Les activités de trading des grandes banques, accusées d'avoir accéléré voire causé la crise financière, sont sous le feu des critiques depuis plusieurs années. Des traders fous, des milliards de francs en jeu et des cas de fraudes retentissants ont ébranlé la confiance dans les établissements bancaires.
Comment de tels excès ont-ils pu être commis? Quelles ont été les conséquences pour les traders mis en cause? Quel est le rôle des banques dans ces agissements?
Alors que le procès du trader de l'UBS s'est ouvert lundi à Londres (lire: Ouverture du procès du trader londonien "indélicat" d'UBS), nous nous sommes penchés sur deux affaires particulièrement représentatives des dérives du trading: le cas Kerviel/Société Générale ainsi que sur la perte colossale de JPMorgan Chase.
LE ROLE DES PRODUITS FINANCIERS COMPLEXES
Le 24 janvier 2008, la Société Générale annonce une perte gigantesque de 4,9 milliards d’euros (5,9 milliards de francs). Cette débâcle est attribuée par la banque à l’un de ses traders, le Français Jérôme Kerviel, qui est immédiatement licencié.
Jérôme Kerviel opérait à Londres dans le domaine des "Exchange-Traded Funds" (ETF), censés reproduire les performances d’un indice boursier, d’une devise ou d’une matière première. C’est aussi sur ces instruments financiers très complexes que travaillait le trader indélicat d’UBS.
Selon la Société Générale, Jérôme Kerviel aurait effectué des opérations litigieuses et camouflé frauduleusement ses prises de risques faramineuses. Avant l’annonce de la perte par la banque, les positions ouvertes par le trader auraient totalisé environ 50 milliards d’euros.
La "baleine de Londres"
Le 10 mai 2012, la banque américaine JPMorgan Chase annonce elle aussi une perte colossale de trading (lire: Deux milliards de pertes de trading pour la première banque américaine). Estimée tout d’abord à 2 milliards de dollars, elle sera ensuite réévaluée à au moins 5,8 milliards de dollars (5,5 milliards de francs).
Là encore, c’est un trader français opérant dans la City qui est considéré comme le principal responsable de la déconfiture. Surnommé "la baleine de Londres" en raison de ses positions très importantes sur les marchés, il a été licencié, comme deux de ses supérieurs.

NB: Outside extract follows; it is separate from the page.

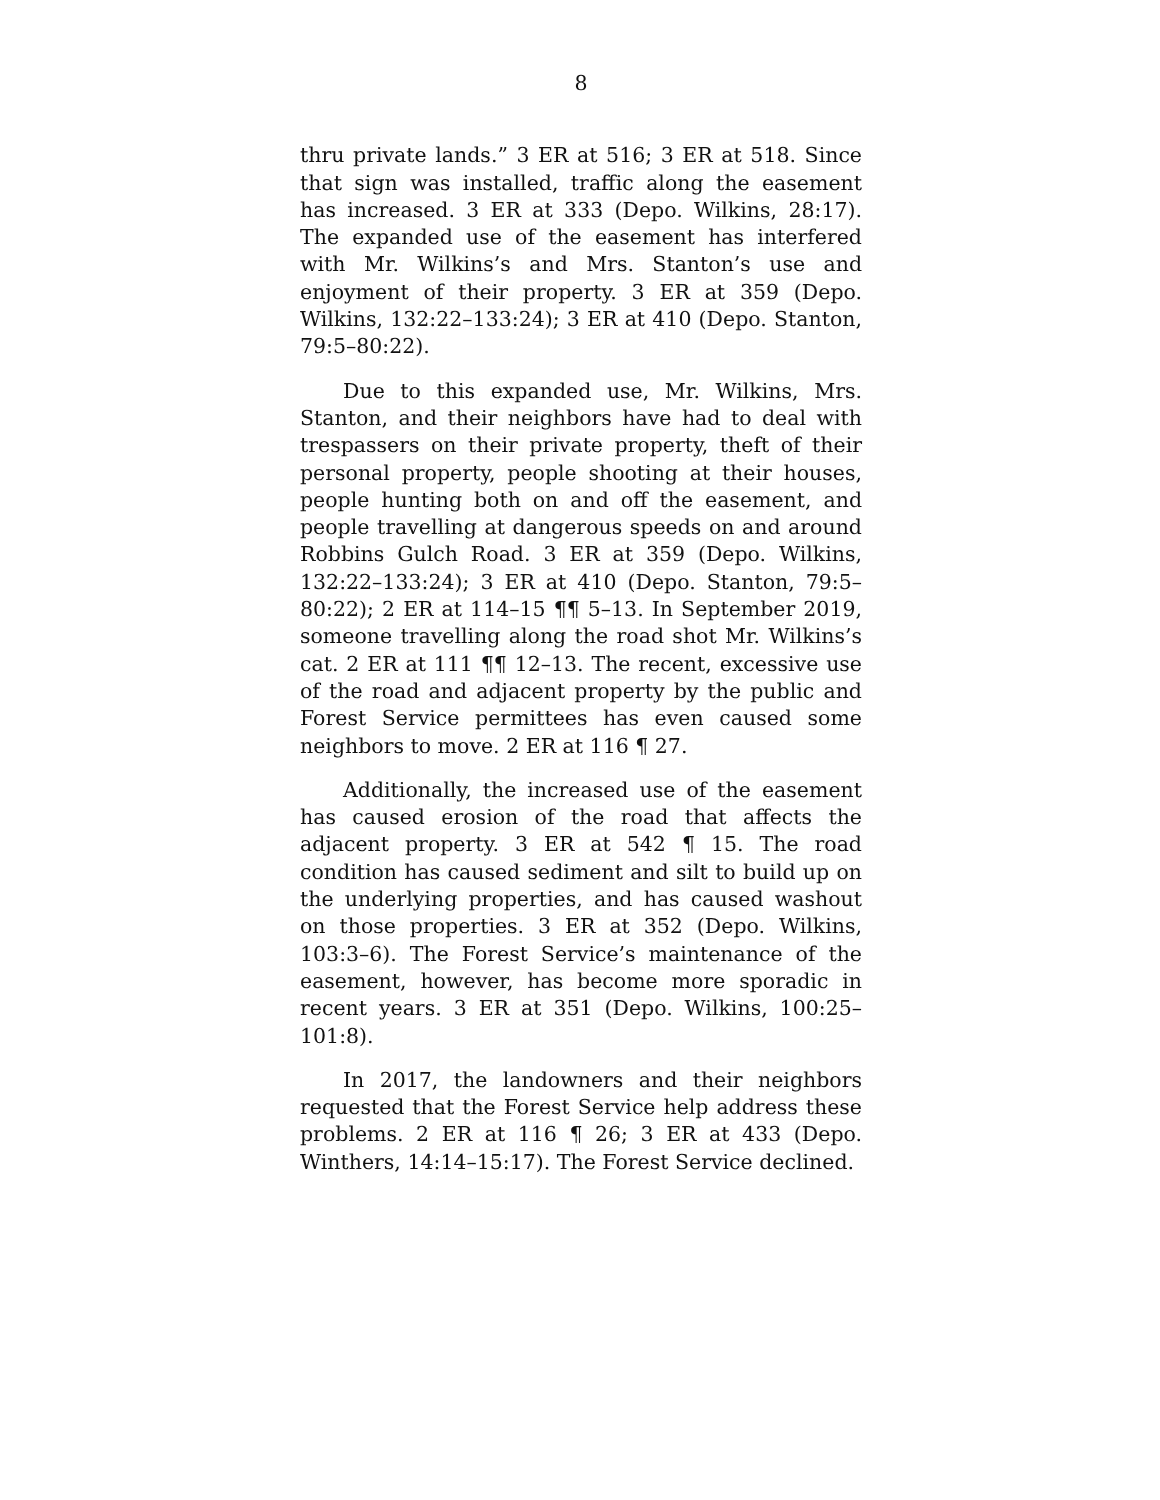8
thru private lands.” 3 ER at 516; 3 ER at 518. Since that sign was installed, traffic along the easement has increased. 3 ER at 333 (Depo. Wilkins, 28:17). The expanded use of the easement has interfered with Mr. Wilkins’s and Mrs. Stanton’s use and enjoyment of their property. 3 ER at 359 (Depo. Wilkins, 132:22–133:24); 3 ER at 410 (Depo. Stanton, 79:5–80:22).
Due to this expanded use, Mr. Wilkins, Mrs. Stanton, and their neighbors have had to deal with trespassers on their private property, theft of their personal property, people shooting at their houses, people hunting both on and off the easement, and people travelling at dangerous speeds on and around Robbins Gulch Road. 3 ER at 359 (Depo. Wilkins, 132:22–133:24); 3 ER at 410 (Depo. Stanton, 79:5–80:22); 2 ER at 114–15 ¶¶ 5–13. In September 2019, someone travelling along the road shot Mr. Wilkins’s cat. 2 ER at 111 ¶¶ 12–13. The recent, excessive use of the road and adjacent property by the public and Forest Service permittees has even caused some neighbors to move. 2 ER at 116 ¶ 27.
Additionally, the increased use of the easement has caused erosion of the road that affects the adjacent property. 3 ER at 542 ¶ 15. The road condition has caused sediment and silt to build up on the underlying properties, and has caused washout on those properties. 3 ER at 352 (Depo. Wilkins, 103:3–6). The Forest Service’s maintenance of the easement, however, has become more sporadic in recent years. 3 ER at 351 (Depo. Wilkins, 100:25–101:8).
In 2017, the landowners and their neighbors requested that the Forest Service help address these problems. 2 ER at 116 ¶ 26; 3 ER at 433 (Depo. Winthers, 14:14–15:17). The Forest Service declined.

L’employé mis en cause travaillait pour le compte du "Chief Investment Office" (CIO) du géant bancaire américain. Des produits financiers très sophistiqués - appelés "Credit Defaults Swaps" - sont une nouvelle fois à l’origine de la perte.
LES CONSEQUENCES JUDICIAIRES POUR LES TRADERS
Le 5 octobre 2010, plus de deux ans et demi après la révélation des faits, Jérôme Kerviel est reconnu coupable de faux et usage de faux, abus de confiance et introduction frauduleuse de données informatiques par la justice française.
L’ex-trader de la Société Générale, qui n’a jamais nié les faits mais a affirmé que son employeur était au courant de ses agissements, est condamné à cinq ans de prison, dont trois ans ferme. Il doit en outre payer 4,9 milliards d’euros de dommages et intérêts à la banque.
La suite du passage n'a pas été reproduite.